The problem → Would you please copy every line from the records that contains the word "linejoin"?

Data →
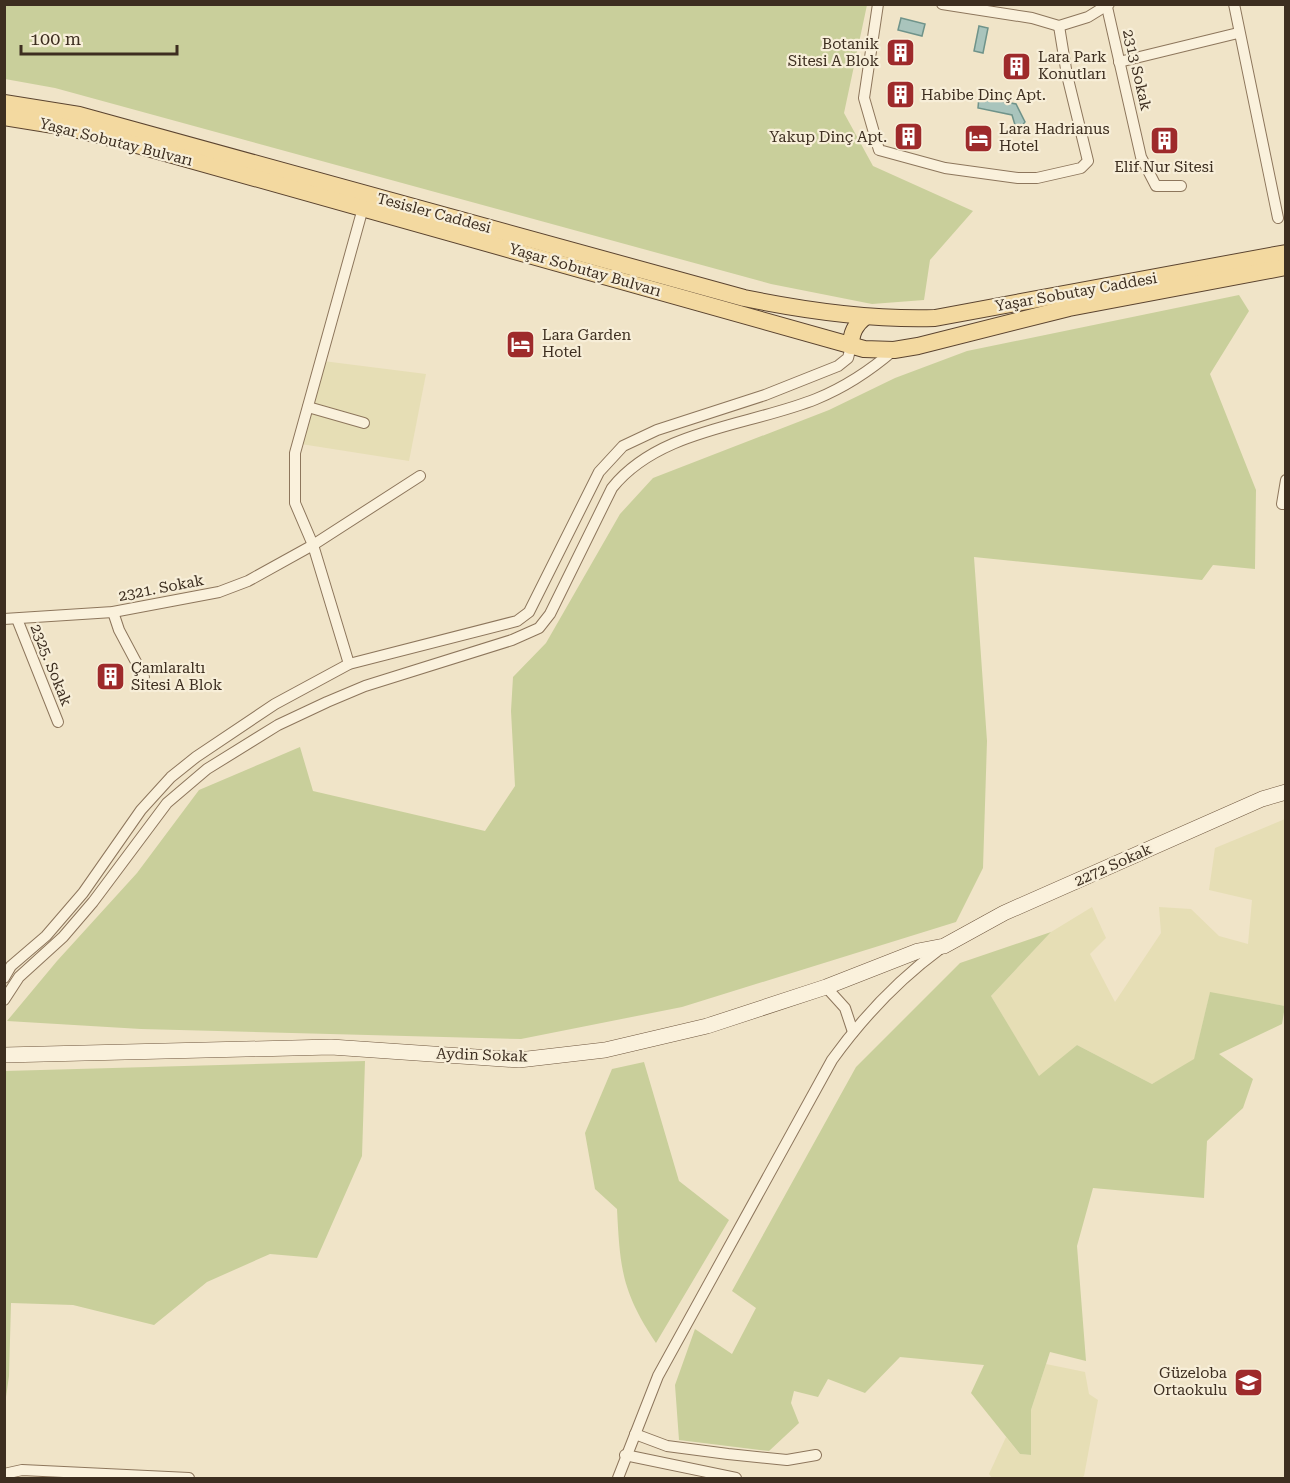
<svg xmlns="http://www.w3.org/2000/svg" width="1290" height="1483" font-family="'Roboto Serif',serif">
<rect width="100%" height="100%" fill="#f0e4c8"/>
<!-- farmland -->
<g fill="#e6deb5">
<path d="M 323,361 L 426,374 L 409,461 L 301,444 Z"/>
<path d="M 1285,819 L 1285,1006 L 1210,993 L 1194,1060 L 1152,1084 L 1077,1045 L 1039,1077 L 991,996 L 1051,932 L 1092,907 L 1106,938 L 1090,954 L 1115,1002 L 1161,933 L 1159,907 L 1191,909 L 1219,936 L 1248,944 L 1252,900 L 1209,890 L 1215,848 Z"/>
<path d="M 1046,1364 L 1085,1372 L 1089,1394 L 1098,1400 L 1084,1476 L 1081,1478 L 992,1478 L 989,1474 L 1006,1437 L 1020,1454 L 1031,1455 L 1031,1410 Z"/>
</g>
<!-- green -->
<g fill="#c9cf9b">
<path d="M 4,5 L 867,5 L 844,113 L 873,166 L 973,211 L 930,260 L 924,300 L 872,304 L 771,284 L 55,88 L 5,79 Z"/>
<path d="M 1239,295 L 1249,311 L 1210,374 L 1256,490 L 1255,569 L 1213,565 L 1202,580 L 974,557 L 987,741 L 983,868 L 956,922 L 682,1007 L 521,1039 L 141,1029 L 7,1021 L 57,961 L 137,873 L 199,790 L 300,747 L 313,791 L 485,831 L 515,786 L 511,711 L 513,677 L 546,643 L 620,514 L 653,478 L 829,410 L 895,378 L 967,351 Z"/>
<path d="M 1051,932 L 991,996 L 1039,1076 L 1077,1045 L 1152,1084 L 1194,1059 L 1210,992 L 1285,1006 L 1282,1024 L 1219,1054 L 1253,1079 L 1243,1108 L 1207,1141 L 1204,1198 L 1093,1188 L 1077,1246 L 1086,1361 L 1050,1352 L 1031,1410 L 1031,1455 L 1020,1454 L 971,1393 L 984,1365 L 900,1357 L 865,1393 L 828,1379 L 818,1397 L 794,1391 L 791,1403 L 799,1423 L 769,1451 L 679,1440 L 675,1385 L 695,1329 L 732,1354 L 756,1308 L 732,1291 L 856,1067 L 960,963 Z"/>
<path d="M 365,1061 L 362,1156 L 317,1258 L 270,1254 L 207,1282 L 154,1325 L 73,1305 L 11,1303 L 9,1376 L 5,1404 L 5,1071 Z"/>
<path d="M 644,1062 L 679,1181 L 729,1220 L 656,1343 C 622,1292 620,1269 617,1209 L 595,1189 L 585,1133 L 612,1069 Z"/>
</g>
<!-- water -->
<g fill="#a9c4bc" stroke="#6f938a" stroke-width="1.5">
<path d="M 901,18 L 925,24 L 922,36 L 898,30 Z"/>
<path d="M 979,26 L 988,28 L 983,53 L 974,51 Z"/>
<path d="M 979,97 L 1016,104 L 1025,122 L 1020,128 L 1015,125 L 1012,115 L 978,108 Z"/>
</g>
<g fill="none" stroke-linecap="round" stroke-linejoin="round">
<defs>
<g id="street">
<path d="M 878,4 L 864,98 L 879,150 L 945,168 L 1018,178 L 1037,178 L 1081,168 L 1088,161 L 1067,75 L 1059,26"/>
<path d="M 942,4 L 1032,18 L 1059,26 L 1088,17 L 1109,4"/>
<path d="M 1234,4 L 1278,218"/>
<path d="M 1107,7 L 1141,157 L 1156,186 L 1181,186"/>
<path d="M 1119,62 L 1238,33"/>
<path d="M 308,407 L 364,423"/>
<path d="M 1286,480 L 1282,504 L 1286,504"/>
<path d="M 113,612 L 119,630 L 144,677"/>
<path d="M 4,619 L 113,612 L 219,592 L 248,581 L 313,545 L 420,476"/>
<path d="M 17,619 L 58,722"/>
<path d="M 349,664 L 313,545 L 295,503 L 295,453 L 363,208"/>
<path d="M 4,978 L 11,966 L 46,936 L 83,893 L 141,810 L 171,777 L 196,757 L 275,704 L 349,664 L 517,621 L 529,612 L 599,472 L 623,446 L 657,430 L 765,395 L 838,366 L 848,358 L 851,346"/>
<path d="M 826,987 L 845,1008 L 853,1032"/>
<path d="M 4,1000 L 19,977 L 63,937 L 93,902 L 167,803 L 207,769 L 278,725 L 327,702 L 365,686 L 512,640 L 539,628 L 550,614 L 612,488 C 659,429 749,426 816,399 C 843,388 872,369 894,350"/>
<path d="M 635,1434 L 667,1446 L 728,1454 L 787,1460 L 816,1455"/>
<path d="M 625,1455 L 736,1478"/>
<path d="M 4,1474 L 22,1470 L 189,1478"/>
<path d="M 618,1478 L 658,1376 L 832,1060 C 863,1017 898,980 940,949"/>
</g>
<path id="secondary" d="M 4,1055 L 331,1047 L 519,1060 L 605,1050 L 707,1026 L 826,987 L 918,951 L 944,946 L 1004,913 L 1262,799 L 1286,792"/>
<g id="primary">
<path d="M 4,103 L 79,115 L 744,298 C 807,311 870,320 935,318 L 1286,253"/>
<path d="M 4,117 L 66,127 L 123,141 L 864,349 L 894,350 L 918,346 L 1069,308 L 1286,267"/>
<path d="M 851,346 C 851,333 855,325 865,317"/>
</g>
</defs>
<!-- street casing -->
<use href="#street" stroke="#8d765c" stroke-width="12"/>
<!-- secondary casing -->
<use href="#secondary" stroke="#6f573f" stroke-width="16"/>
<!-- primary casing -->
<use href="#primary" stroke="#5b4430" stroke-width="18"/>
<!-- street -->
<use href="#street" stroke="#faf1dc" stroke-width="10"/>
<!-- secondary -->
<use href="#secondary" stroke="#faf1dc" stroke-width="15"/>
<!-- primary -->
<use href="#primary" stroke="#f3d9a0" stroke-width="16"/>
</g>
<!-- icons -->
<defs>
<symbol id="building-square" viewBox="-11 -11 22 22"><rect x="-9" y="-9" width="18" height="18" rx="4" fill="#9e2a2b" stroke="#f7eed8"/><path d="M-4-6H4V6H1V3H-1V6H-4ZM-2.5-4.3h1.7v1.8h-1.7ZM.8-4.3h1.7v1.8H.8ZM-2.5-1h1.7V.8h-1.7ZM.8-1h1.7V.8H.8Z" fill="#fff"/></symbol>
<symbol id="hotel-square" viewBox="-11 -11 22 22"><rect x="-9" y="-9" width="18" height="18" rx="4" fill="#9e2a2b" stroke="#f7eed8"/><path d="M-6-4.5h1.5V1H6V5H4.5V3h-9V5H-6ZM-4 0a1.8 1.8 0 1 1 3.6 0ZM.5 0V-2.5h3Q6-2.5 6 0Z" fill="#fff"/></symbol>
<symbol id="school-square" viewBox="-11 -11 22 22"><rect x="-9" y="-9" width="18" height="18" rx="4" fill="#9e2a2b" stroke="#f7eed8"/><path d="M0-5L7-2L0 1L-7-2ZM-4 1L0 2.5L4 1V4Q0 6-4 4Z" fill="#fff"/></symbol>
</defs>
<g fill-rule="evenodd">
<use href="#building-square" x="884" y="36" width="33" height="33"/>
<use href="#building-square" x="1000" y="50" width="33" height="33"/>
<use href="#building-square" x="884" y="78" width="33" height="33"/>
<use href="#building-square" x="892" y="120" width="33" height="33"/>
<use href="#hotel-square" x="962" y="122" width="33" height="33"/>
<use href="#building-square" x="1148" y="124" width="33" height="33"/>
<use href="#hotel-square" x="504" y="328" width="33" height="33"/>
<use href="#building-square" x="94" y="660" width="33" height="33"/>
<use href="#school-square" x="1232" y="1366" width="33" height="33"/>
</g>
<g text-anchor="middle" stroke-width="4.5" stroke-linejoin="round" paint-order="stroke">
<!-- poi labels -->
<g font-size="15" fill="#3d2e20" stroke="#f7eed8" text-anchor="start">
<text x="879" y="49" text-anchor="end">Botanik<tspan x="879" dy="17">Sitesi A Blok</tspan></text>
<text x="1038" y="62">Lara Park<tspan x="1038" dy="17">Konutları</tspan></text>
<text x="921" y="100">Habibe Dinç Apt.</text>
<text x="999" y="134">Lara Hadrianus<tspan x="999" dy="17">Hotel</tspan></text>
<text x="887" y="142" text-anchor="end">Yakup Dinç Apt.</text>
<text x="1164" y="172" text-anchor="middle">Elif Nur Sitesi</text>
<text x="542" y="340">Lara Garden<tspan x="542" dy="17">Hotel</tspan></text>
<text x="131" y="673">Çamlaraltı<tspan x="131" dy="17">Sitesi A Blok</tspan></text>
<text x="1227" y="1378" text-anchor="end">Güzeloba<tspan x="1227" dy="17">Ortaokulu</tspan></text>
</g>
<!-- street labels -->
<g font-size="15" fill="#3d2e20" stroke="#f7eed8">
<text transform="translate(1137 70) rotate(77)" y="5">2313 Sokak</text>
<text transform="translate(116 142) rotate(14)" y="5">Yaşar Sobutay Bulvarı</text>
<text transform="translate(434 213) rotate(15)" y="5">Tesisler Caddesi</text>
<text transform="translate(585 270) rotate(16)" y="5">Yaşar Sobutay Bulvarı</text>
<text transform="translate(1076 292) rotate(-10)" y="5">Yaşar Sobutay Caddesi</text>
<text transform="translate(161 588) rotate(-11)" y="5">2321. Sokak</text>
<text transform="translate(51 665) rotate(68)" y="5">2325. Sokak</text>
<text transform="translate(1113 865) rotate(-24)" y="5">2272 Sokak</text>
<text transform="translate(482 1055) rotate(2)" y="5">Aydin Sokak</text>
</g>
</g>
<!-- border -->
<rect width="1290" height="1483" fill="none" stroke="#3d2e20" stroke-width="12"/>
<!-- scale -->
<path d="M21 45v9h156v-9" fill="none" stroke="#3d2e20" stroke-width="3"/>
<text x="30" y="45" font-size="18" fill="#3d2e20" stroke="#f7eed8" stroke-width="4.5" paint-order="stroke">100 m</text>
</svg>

Finished exercise →
<g fill="none" stroke-linecap="round" stroke-linejoin="round">
<g text-anchor="middle" stroke-width="4.5" stroke-linejoin="round" paint-order="stroke">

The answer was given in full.